Sarà quindi il Consiglio cittadino a votare i vincitori dei riconoscimenti cittadini per il 2026, proposti dalla Commissione per i riconoscimenti pubblici. Tra i nomi indicati, come accennato, spicca quello della compianta Jasna Arrigoni, candidata postuma al Premio alla carriera per il suo straordinario contributo nel campo dell’educazione e del sostegno ai bambini plusdotati.
Secondo la proposta della Commissione, il massimo riconoscimento cittadino dovrebbe essere assegnato a Jasna Arrigoni per “il sostegno offerto nel corso della vita ai bambini plusdotati, ai loro genitori e agli operatori del settore educativo e scolastico”.
Pedagogista scolastica, docente della Facoltà di scienze della formazione di Fiume e promotrice della fondazione del Centro per l’incentivazione della plusdotazione di Fiume nel 1997, Arrigoni ha dedicato la propria attività professionale allo sviluppo di modelli educativi rivolti agli alunni particolarmente talentuosi.
Nel corso della carriera ha saputo collegare il mondo della scuola, l’istruzione universitaria e il settore civile, partecipando a numerosi progetti dedicati ai giovani con capacità superiori alla media.
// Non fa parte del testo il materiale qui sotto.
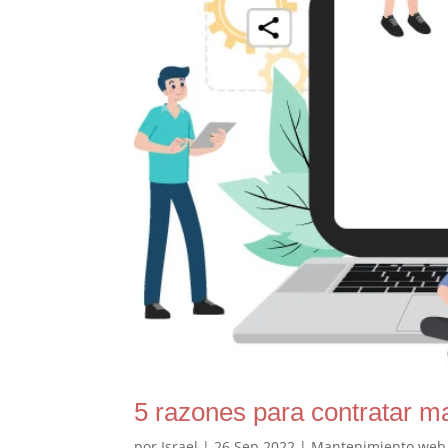
5 razones para contratar 
por
Israel
|
26 Sep 2022
|
Mantenimiento web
Tra questi anche il progetto pilota cittadino “Gioco, esploro, conosco”. Il suo lavoro scientifico e pedagogico è stato riconosciuto attraverso un dottorato dedicato all’educazione dei bambini dotati, il Premio del Rettore per l’eccellenza didattica e la partecipazione a numerosi convegni nazionali e internazionali. A testimonianza della sua eredità professionale restano anche i simposi specialistici che oggi portano il suo nome.
Per quanto riguarda invece la Targa d’oro “Stemma della Città di Fiume”, la Commissione propone il conferimento a quattro personalità e realtà particolarmente meritevoli. Tra queste Melita Sciucca per il suo impegno nella promozione della tolleranza, della conoscenza storica e del rispetto delle diversità come valore distintivo della città, il leggendario marciatore olimpico Abdon Pamich, il cantautore Nenad Belan, in occasione dei quarant’anni di carriera musicale e infine la Comunità di cultura tecnica di Fiume, che celebra ottant’anni di attività nella promozione della creatività tecnica e dell’educazione tecnologica cittadina.
Nutrito anche l’elenco dei candidati al Premio annuale della Città di Fiume. Tra i proposti figura Asja Brusić per il contributo alla promozione del volontariato nei settori della cultura e dell’arte, Roland Vlahović, campione mondiale senior 2025 ed europeo 2024 nel modellismo navale, e i docenti Damir Tulić e Mario Pintarić per la monumentale pubblicazione dedicata alla Cattedrale di San Vito e il contributo alla valorizzazione del patrimonio culturale cittadino e nazionale.
Tra i nomi indicati compaiono anche Svetozar Nilović e Davor Pasarić per l’impegno nell’educazione informatica, nella conservazione del patrimonio tecnologico e nella valorizzazione del legame storico tra Kawasaki e Fiume, il Club ciclistico Rijeka per i successi sportivi e lo sviluppo delle giovani generazioni di ciclisti, Vera Štimac per la tutela del dialetto ciacavo autoctono di Sušak e l’Organizzazione artistica Kolektiv Igralke per l’eccellenza artistica riconosciuta a livello internazionale e il contributo allo sviluppo del teatro contemporaneo socialmente impegnato.
La decisione definitiva sui riconoscimenti cittadini per il 2026 sarà presa dunque dal Consiglio cittadino nella seduta del 21 maggio.